Воспоминания о Штейнере - страница 109
Но — репетиция началась; и все — превратились во внимание: заговорил — он.
Мы не раз чувствовали прилив шалостей в хорошие минуты Дорнаха; я, бывало, начинал лазить по недозволенным местам; и утверждали, что когда — нибудь, забравшись на вершину большого купола, пройдусь по балке, для чего — то перекинутой с малого купола на большой; был период, когда через временную дыру в вершине большого купола, к которой вели сложнейшие мостики, я вылезал на вершину; было жутко стоять; со всех сторон — скаты в солнечную бездну воздуха; потом запретили вылезать, а мы — вылезали все — таки: я и О.H. A.*(Ольга Николаевна Анненкова.); снизу полушутливо грозились пальцами маленькие люди, а я с вершины развивал мысль: "Пройдусь по бревну".

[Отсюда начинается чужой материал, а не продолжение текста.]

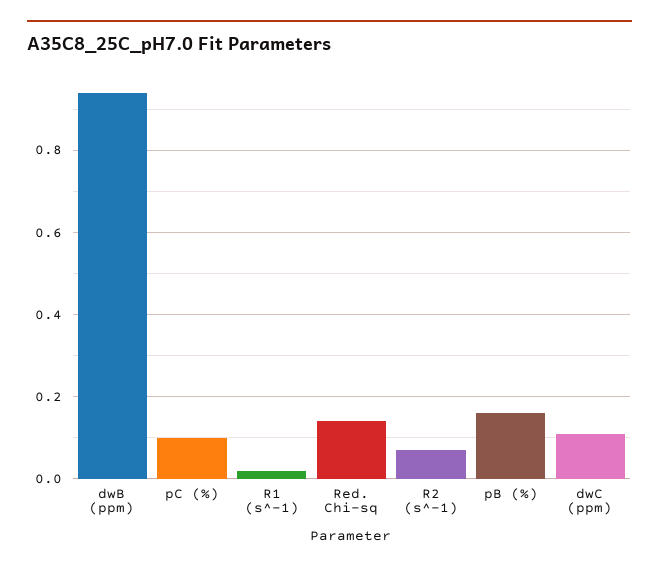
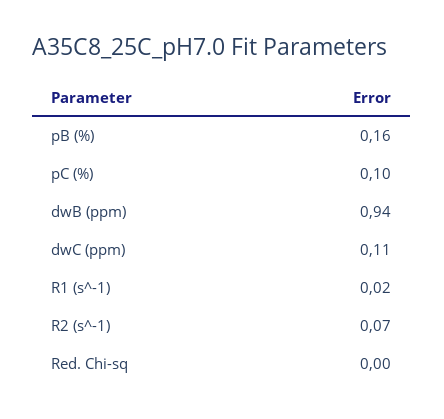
Red. Chi-sq: 0.15 -> 0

Раз в таком положении меня накрыл доктор: он шел внизу; и недовольно взглянул наверх; недовольство его нисколько не испугало меня: хотелось даже поддразнить доктора какой — нибудь выходкой с вершины купола.

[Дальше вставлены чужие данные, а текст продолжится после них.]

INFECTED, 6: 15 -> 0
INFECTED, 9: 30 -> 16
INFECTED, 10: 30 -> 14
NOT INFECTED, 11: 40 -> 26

Но дыру закрыли; кажется, — этого потребовал доктор. Не страшны были его реакции на шалости; в крайнем случае он "журил": но в "журах" было больше доброты, чем настоящей строгости. Так же он относился к понятно объяснимым проступкам молодости; помнится КТО-ТО ЧТО-ТО "отколол", вызвав [вызвал] негодование; и доктор с кафедры вдруг загремел, точно стараясь перекричать злые языки: "Ведь так понятно: человек упорно работал: окончил; и надо же по — студенчески впустить веселье в рабочую келью" — он выразил непередаваемой немецкой студенческой поговоркою это; и в тоне произнесения поговорки было что — то от… "бурша"[322], а не от "доктора Штейнера"; так ограждал он от нареканий, — он, который в других отношениях делался неумолим; но к проступкам из шалости, буйственности и кипения сил он относился скорее со снисходительностью, доходящей до… слабости: ОН ЛЮБИЛ ШАЛОСТИ.
Он любил все молодое и шумное.
И приветствовал романтику дорнахской весны.

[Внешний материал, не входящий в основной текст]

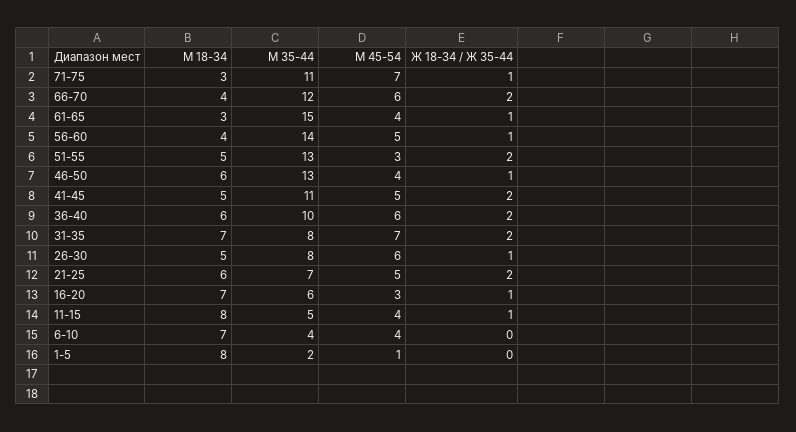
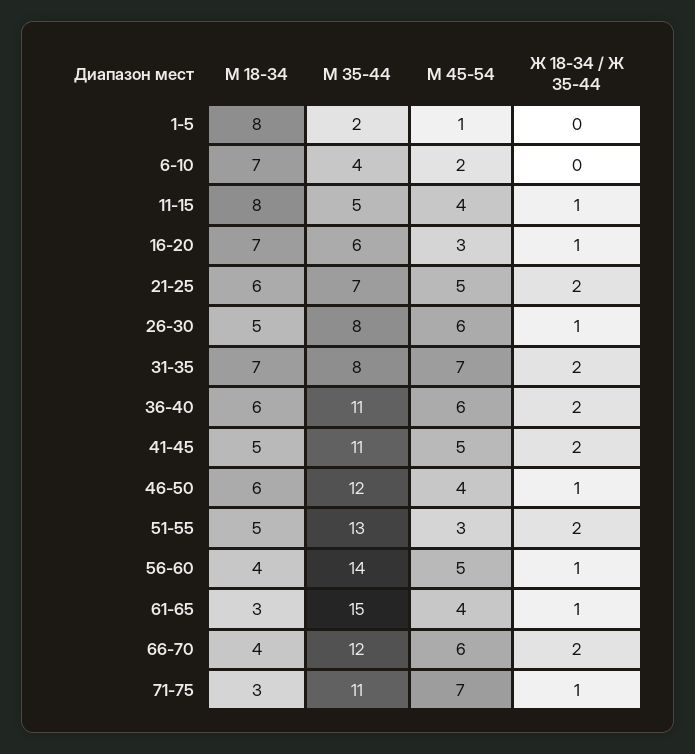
М 35-44, 46-50: 13 -> 12
М 35-44, 36-40: 10 -> 11
М 45-54, 6-10: 4 -> 2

Нотою этой романтики овеян мне Дорнах, — несмотря ни на что; и хотя душа исцарапалась терниями в Дорнахе, все же Дорнах вспыхивает во мне, как весенний день, овеянный зорями и белым вишневым цветом, над которым высятся лазурные купола, вставшие на перламутрово — розовых оттенках отработанного дуба; или он видится мне в дни, когда зацветали розы, всякие розы: особенно много было розочек "Альберт", маленьких, собранных в соцветья: соцветиями этими осыпались дорожки и стены домов; Дорнах делался вовсе розовым в июле: и среди роз — доктор, четкий, легкий, в широкополой шляпе, бодро и ласково улыбающийся из цветов в цветы; таким он был в 14-ом и 16-ом годах; в 15‑м он именно в эти дни был необыкновенно мрачен: ведь в этом году вместо роз для него вырастали одни шипы.